The bounce should be used to give the student a break from pressure, not a chance to interact. Positive interaction spoils the integrity of the intervention and encourages future misbehavior. Students should know what’s expected of them in the environment to which they are moving, and they should be adequately supervised in that environment. When used only with great caution, antiseptic bouncing is the perfect way to help a child let off some steam.
Timing is everything: Early intervention is critical. And so is understanding the emotional state of students who are challenging your authority. This training presents a powerful strategy that relies on withdrawing attention from a student when he or she is first shows signs of low-level misbehavior. It is a powerful response to shutting down problem behavior.
It’s also a powerful refinement of a century-old strategy, which still affects powerful, dramatic and positive impact on today’s classrooms. The strategy is unique in that it integrates the basic principles of academic remediation into the process: The teacher stops the student, re-teaches, checks for understanding, and sends the student back to work independently. Students are given a prompt, allowed to self-correct, and then asked to identify the interfering behavior – all while never leaving an academic environment.

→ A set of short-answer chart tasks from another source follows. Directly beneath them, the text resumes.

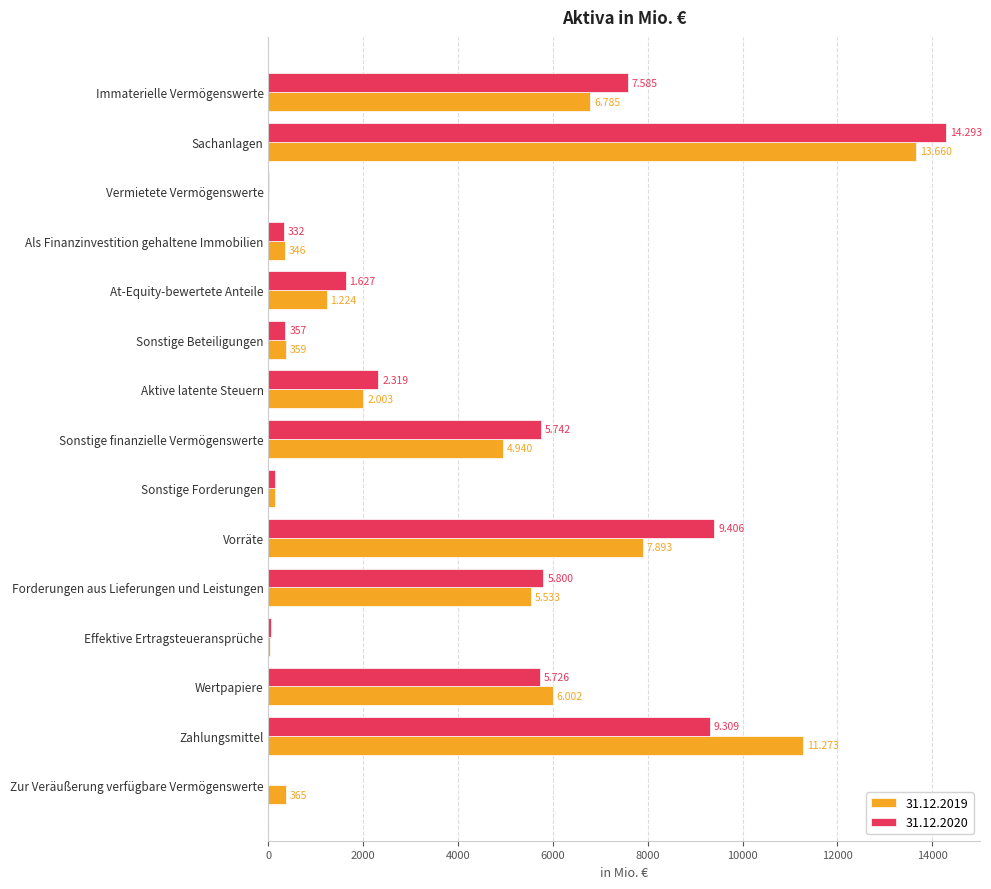

Between Forderungen aus Lieferungen und Leistungen and Zur Veräußerung verfügbare Vermögenswerte, which is larger?

Forderungen aus Lieferungen und Leistungen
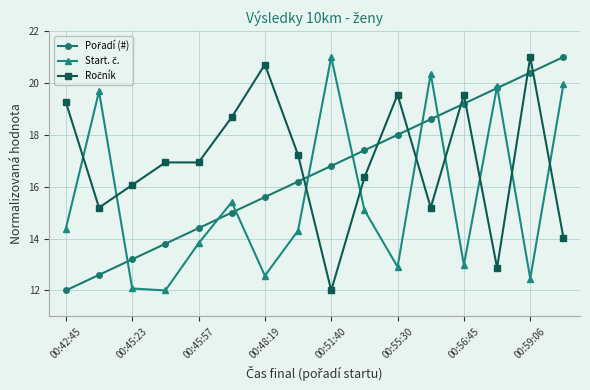

How many series are shown in this chart?

3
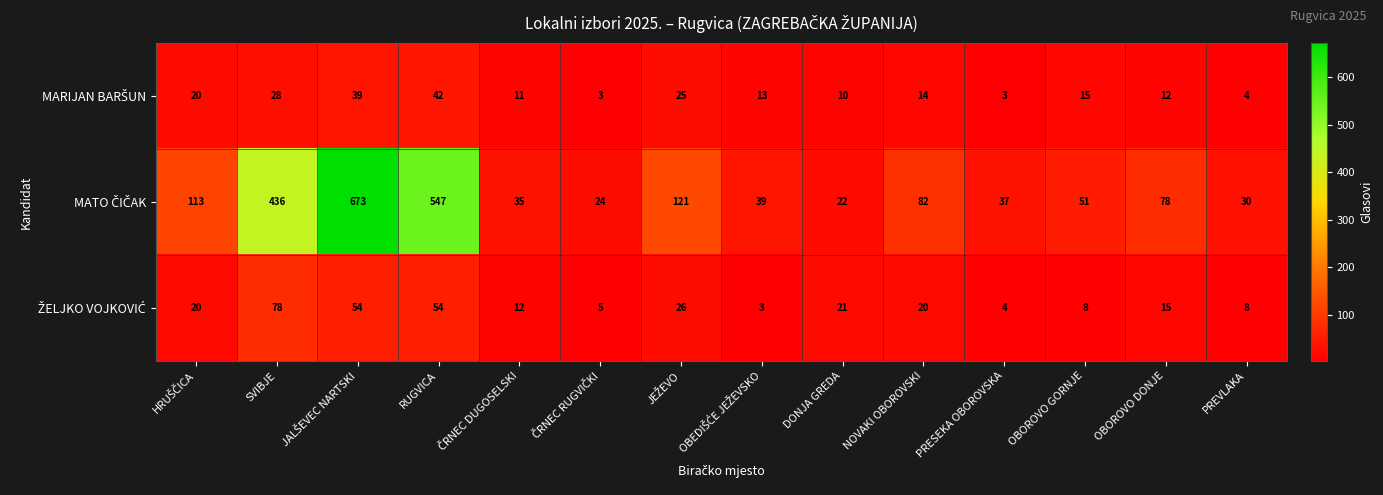

What is the maximum value shown in the chart?

673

Classroom Management Benefits for Teachers
- Teachers will learn how to keep a keen and calm mindset for classroom management. They will learn how to read the room and swiftly, positively, and gracefully nullify challenges. And, when challenged, they will appear confident and comforting to their pupils.
- Teachers will learn how to properly arrange and design the classroom environment. They will learn the “Teaching Power Position,” and understand where in the classroom they should – and should not – be. They will also learn how to eliminate positions in the classroom from which students may successfully challenge them, and how to keep their students visually focused on top classroom priorities.
- Teachers will learn how to teach-to and enforce rules and procedures and transform “unsocialized” students into top classroom performers, and teach students how to peacefully coexist in their classroom.
- Teachers will learn how to firmly (but fairly) discipline. They will learn how to stop letting minor challenges rob them of important teaching time, to start teaching every student with confidence and success, and to handle nearly any classroom situation that arises.